■ WHAT THE EXERCISE ASKS ■
Please output, exactly and without pictures, the lines from the opening of the listing below through the line containing "X290Y494D03*", both included.

■ SOURCE DATA ■
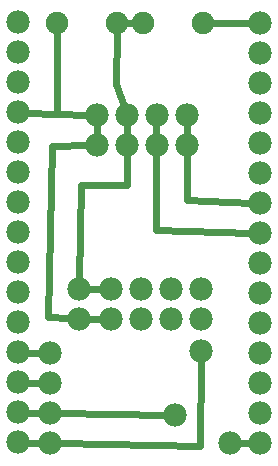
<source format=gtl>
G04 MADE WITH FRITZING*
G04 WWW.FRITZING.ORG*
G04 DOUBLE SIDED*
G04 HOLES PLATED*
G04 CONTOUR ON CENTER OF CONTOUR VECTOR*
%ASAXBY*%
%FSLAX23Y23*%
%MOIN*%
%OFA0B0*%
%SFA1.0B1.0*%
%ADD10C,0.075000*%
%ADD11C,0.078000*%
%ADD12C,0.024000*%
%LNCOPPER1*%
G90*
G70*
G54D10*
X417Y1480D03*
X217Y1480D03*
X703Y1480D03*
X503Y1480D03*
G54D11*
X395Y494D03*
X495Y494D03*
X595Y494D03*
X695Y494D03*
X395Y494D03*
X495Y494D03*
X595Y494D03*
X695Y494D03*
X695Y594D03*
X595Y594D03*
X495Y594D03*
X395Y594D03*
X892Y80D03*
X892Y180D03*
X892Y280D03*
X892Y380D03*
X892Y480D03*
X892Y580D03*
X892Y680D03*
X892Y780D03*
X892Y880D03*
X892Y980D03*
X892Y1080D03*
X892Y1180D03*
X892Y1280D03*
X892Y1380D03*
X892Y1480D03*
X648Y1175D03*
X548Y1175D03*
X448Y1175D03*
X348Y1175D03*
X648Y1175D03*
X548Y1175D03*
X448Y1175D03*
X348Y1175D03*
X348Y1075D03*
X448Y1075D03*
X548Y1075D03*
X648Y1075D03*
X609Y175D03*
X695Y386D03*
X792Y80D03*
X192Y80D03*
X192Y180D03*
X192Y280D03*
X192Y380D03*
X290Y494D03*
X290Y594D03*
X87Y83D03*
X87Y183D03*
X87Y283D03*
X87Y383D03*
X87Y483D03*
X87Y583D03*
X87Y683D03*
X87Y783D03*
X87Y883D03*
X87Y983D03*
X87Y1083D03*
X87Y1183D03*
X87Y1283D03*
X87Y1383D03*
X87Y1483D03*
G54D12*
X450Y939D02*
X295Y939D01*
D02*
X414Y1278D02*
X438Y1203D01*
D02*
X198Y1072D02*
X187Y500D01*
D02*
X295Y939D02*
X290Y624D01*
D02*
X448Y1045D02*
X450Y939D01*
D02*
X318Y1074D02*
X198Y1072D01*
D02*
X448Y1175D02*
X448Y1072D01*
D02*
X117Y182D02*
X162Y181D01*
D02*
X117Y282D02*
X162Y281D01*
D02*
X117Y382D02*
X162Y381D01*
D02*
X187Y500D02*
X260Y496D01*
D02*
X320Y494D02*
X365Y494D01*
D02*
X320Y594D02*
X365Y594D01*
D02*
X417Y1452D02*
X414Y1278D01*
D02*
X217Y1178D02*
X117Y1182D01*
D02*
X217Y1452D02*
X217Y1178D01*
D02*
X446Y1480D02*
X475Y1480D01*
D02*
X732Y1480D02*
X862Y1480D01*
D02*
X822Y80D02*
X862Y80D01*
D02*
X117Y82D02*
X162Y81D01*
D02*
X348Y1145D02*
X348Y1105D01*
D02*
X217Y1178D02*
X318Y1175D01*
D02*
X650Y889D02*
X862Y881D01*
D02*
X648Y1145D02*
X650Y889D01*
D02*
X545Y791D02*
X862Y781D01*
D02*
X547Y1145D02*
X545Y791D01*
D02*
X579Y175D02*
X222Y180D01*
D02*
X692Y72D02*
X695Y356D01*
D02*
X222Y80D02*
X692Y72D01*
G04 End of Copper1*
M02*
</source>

■ WRITTEN ANSWER ■
<source format=gtl>
G04 MADE WITH FRITZING*
G04 WWW.FRITZING.ORG*
G04 DOUBLE SIDED*
G04 HOLES PLATED*
G04 CONTOUR ON CENTER OF CONTOUR VECTOR*
%ASAXBY*%
%FSLAX23Y23*%
%MOIN*%
%OFA0B0*%
%SFA1.0B1.0*%
%ADD10C,0.075000*%
%ADD11C,0.078000*%
%ADD12C,0.024000*%
%LNCOPPER1*%
G90*
G70*
G54D10*
X417Y1480D03*
X217Y1480D03*
X703Y1480D03*
X503Y1480D03*
G54D11*
X395Y494D03*
X495Y494D03*
X595Y494D03*
X695Y494D03*
X395Y494D03*
X495Y494D03*
X595Y494D03*
X695Y494D03*
X695Y594D03*
X595Y594D03*
X495Y594D03*
X395Y594D03*
X892Y80D03*
X892Y180D03*
X892Y280D03*
X892Y380D03*
X892Y480D03*
X892Y580D03*
X892Y680D03*
X892Y780D03*
X892Y880D03*
X892Y980D03*
X892Y1080D03*
X892Y1180D03*
X892Y1280D03*
X892Y1380D03*
X892Y1480D03*
X648Y1175D03*
X548Y1175D03*
X448Y1175D03*
X348Y1175D03*
X648Y1175D03*
X548Y1175D03*
X448Y1175D03*
X348Y1175D03*
X348Y1075D03*
X448Y1075D03*
X548Y1075D03*
X648Y1075D03*
X609Y175D03*
X695Y386D03*
X792Y80D03*
X192Y80D03*
X192Y180D03*
X192Y280D03*
X192Y380D03*
X290Y494D03*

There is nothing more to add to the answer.